Across the album's seventeen songs, Bad Bunny and his collaborators pay homage to the pastoral poetics of música jíbara: your mouth tastes like starfruit; the waves foam like champagne. But these images resonate most deeply, for me, in counterpoint to the urban poetics of the archipelago's decayed infrastructure and the reluctant migrant's vaivén: stay on your trip / when you land no one will clap. His talent as lyricist is leveling up to his talent as producer; he's always had a special feel for moments of harmonic resonance between genres. On "Lo Que Pasó A Hawaii," Luis Saenz' tinkling cuatro trades riffs with a menacing electric bass before the menace turns to mischief on "EoO": Colonial extraction is a downer, so our Boricua Dr. Feelgood prescribes perreo. These transitions are emotional as much as musical, lingering over — sometimes attempting to heal — the ruptures between generations. My sixty-year-old cousin texts to say she's never been a fan of Bad Bunny, but she loves "Pitorro de Coco," and I wonder whether she recognizes, at least unconsciously, the bass line from Willie Colón's "Aires de Navidad." Bad Bunny was specifically striving for an album "you could put on at family parties, so your uncle might say, 'I know that sample.'"

A few notes on dissonance: Many Puerto Ricans worship Bad Bunny, and plenty continue to criticize him, but no one is permitted to ignore the phenomenon. This is a symptom of his singular commercial power — but also, I think, his creative force, the way the raucous vitality of "Café con Ron" insinuates a familiar rhythm into the most intimate corners of our epigenetics. For my mother, the plena's call to "drink a gallon" glamorizes the violence and abjection of our family's alcoholism — suicidal car crashes, battered wives, corpses found on park benches — spoiling her taste for fun. For my friend Félix, the celebration of Bad Bunny's folkloric turn — "academic monographs by people who wouldn't even tell you good morning" — runs the risk of erasing the subcultural pleasures of San Juan's Black barrios, where he and his friends used to "run Hot Wheels to the rhythm of the tracks" when reggaeton was still widely reviled, when an album was good if it slapped and that's that.

> [DATA]:
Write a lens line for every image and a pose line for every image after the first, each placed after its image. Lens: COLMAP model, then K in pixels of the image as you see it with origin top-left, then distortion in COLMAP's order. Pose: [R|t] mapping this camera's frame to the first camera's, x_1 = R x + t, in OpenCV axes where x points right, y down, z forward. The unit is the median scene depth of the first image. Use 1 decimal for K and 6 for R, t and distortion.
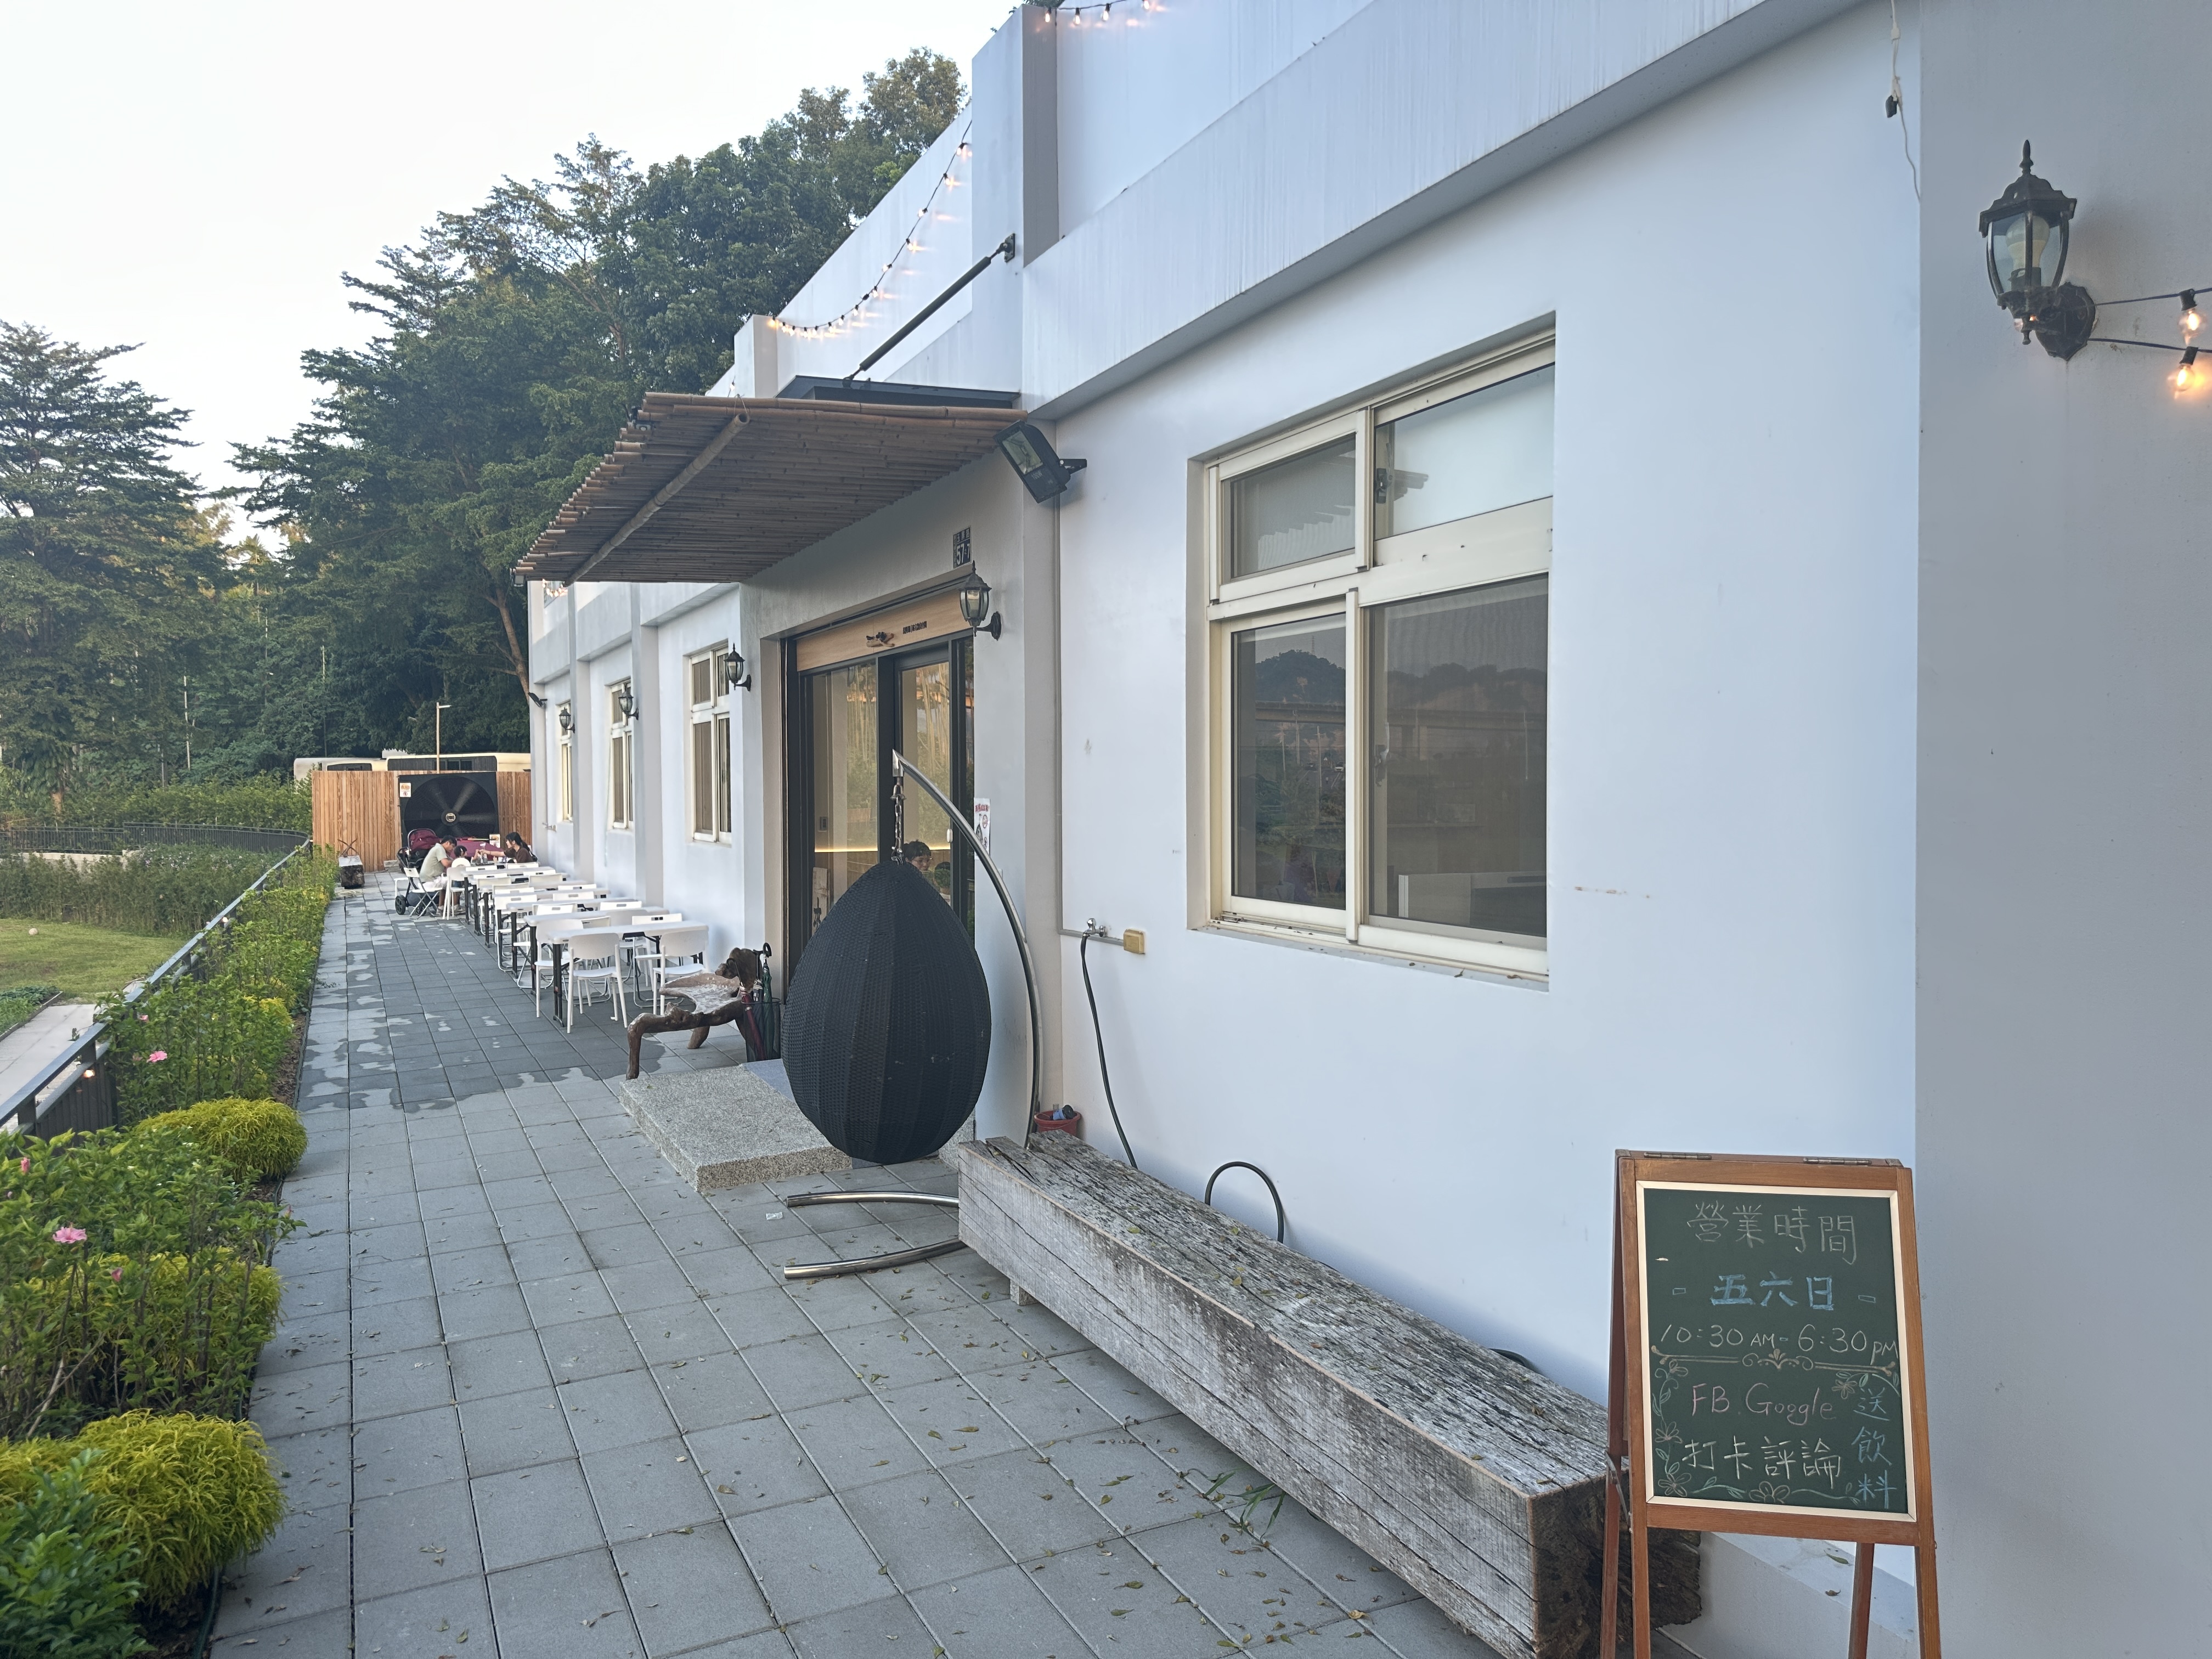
lens RADIAL K [[1562.2, 0, 1100.9], [0, 1562.2, 834.4], [0, 0, 1]] dist [0.002359, -0.006500]
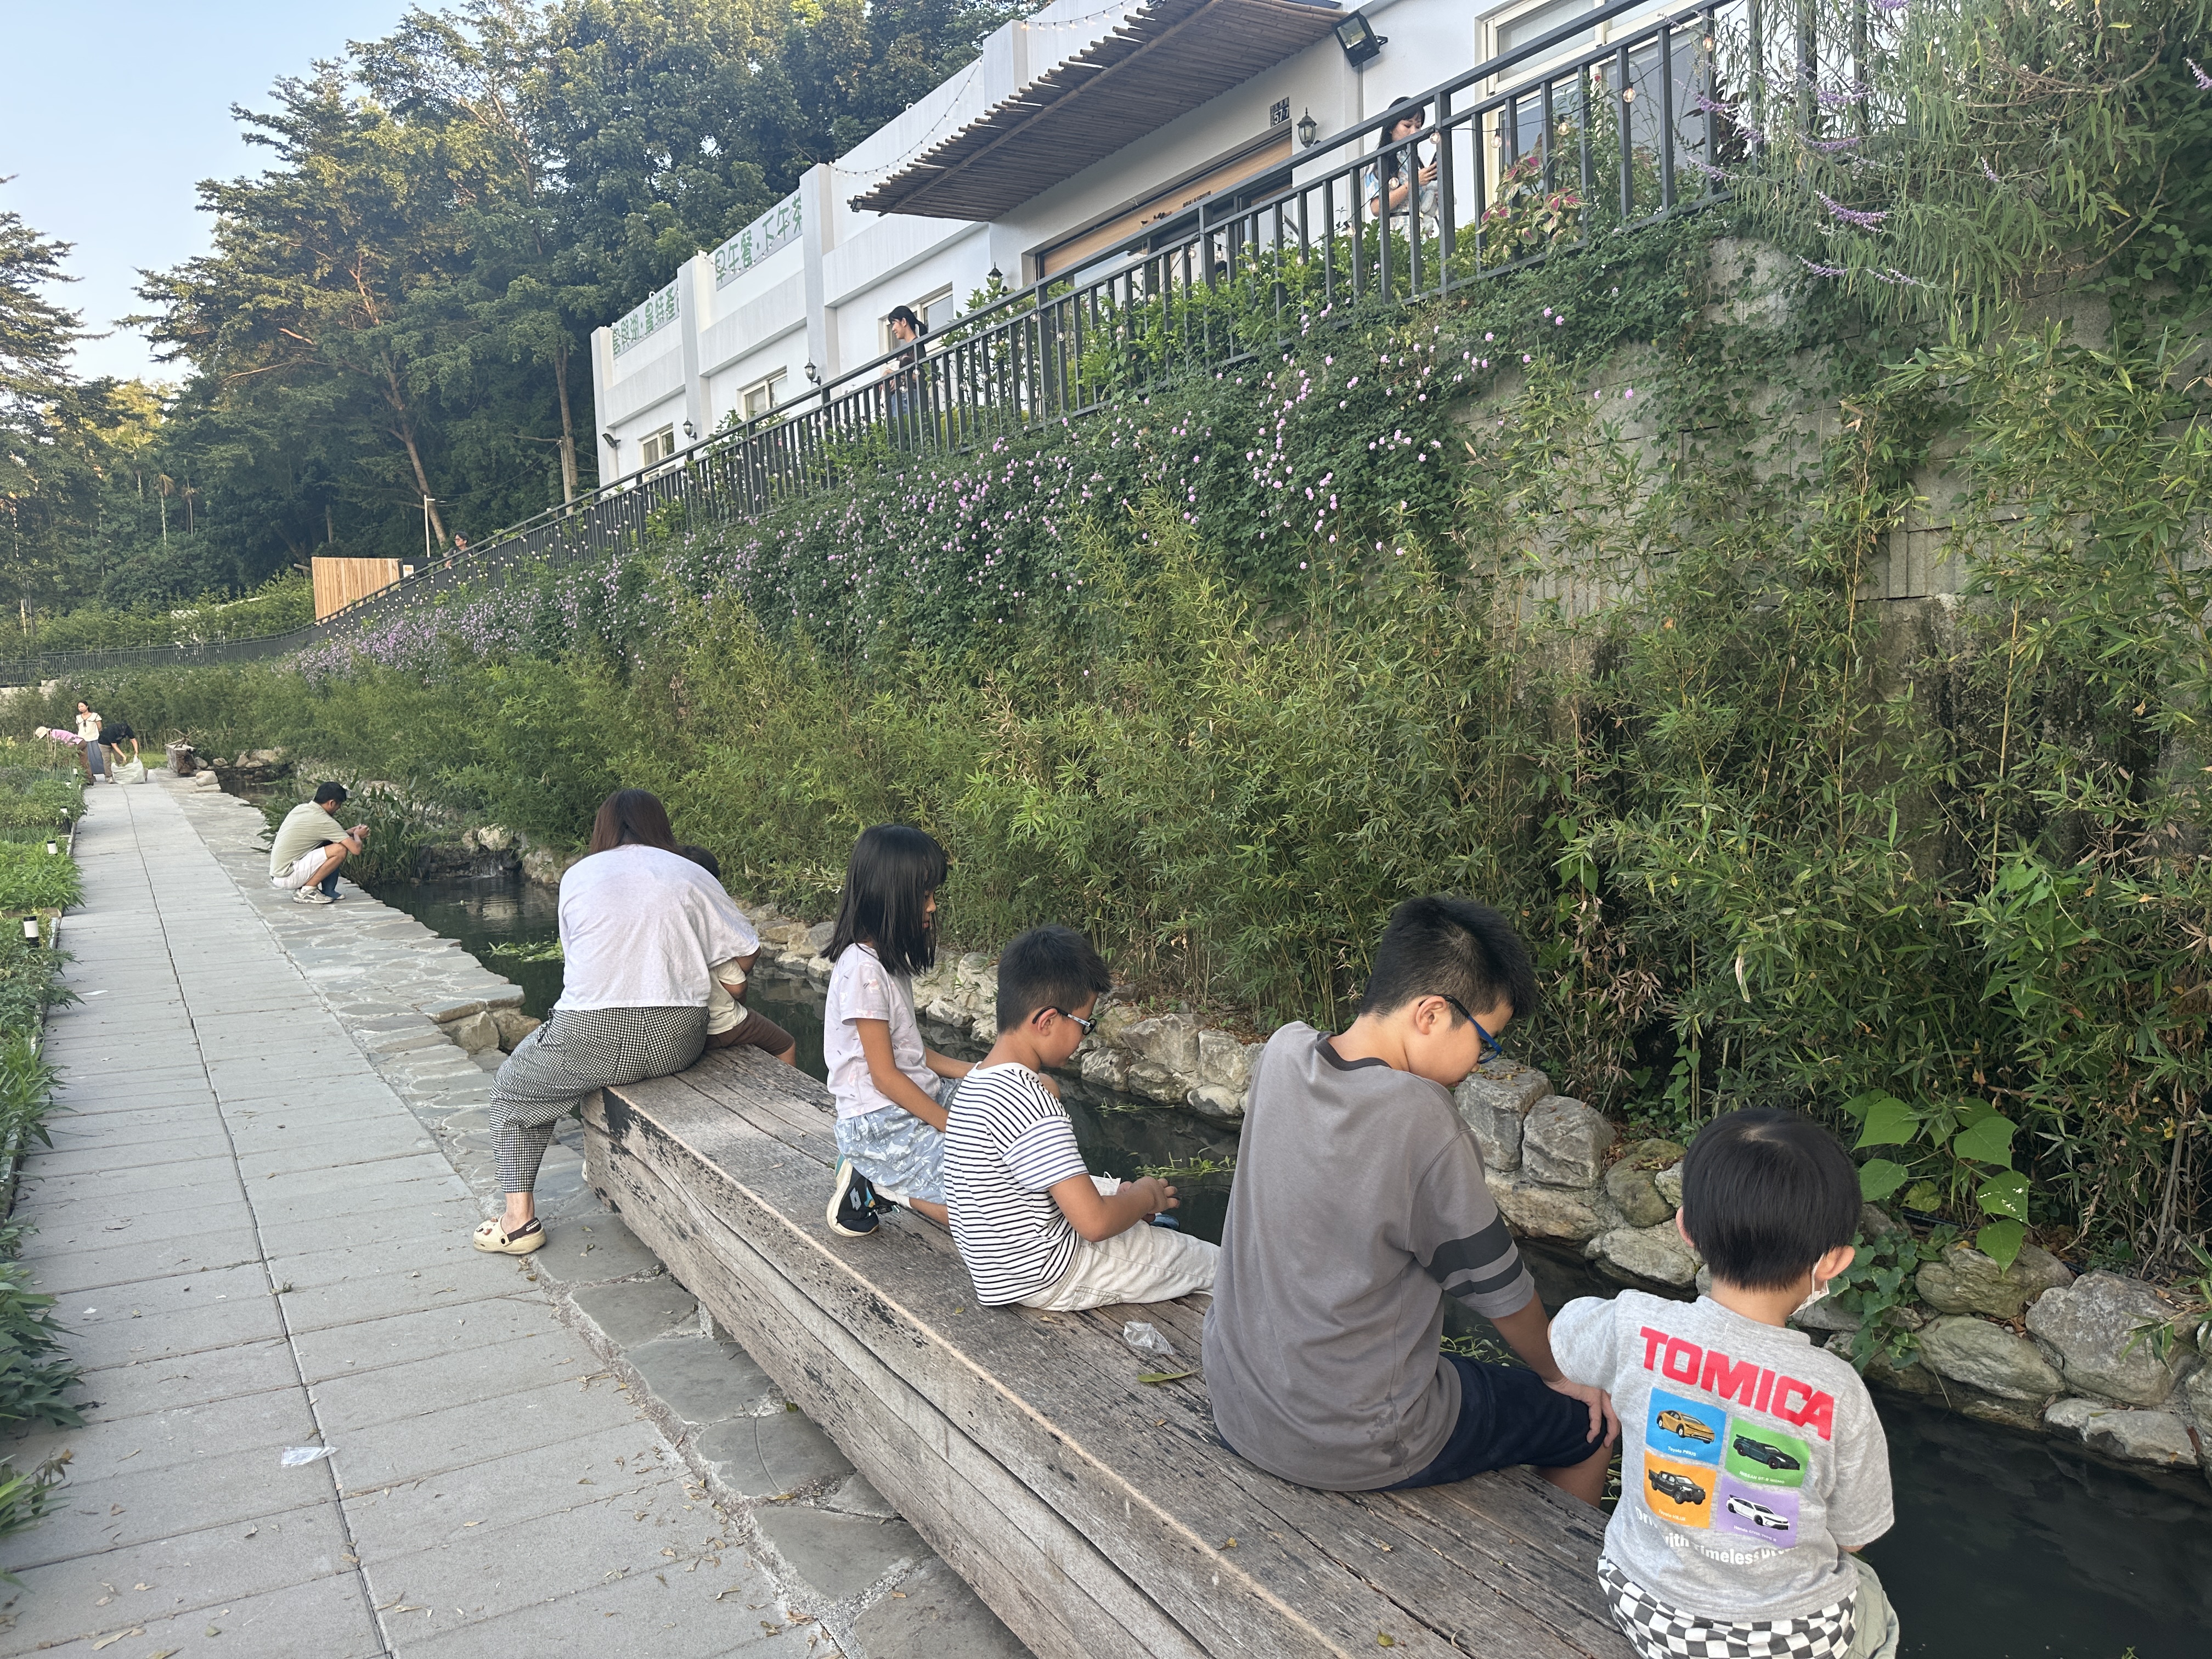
lens RADIAL K [[1562.2, 0, 1112.9], [0, 1562.2, 819.9], [0, 0, 1]] dist [0.002359, -0.006500]
pose [[0.989662, -0.042954, 0.136838, -0.082619], [0.036432, 0.998094, 0.049813, 0.075003], [-0.138716, -0.044313, 0.989340, -0.101335]]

> [TASKS AND EXERCISES]:
- a) In the text about Bad Bunny's album, render this sentence in Spanish: "His talent as lyricist is leveling up to his talent as producer; he's always had a special feel for moments of harmonic resonance between genres."
- b) Pick up the essay on Bad Bunny's album after its final sentence and write the next part.

> [RESULTS FOR THE EXERCISE]:
- a) Su talento como letrista está alcanzando el nivel de su talento como productor; siempre ha tenido una sensibilidad especial para los momentos de resonancia armónica entre géneros.

- b)
"Debí Tirar Más Fotos," yes, but some of the pathos of the posed shot on the platanal comes from the evocation of our repressed memories, the negatives that we don't always manage to mobilize in the service of a new nationalism. As Bad Bunny well knows, the FLASH of both disaster and celebrity can be equally blinding, and some of us are tired of quieting our culture's internal conflicts to get cute for the front pages of imperial rags. It's thrilling to see him activate his platform to get out the vote, to launch a massive public education campaign about Puerto Rico's history of exploitation and resistance, to tap local indie bands for features and, yes, to breathe new life into traditional genres. But this has never been his only, or even primary, mode of connection to his listeners. The trapero who began by lamenting "Soy Peor" — now I'm worse, because of you — cues up the latent acoustics of "el jíbaro llorando" and salsa's wounded, defiant trombones to deepen the channel through which our ugliest feelings might flow. To clear our throats of strangled tears so we can sing.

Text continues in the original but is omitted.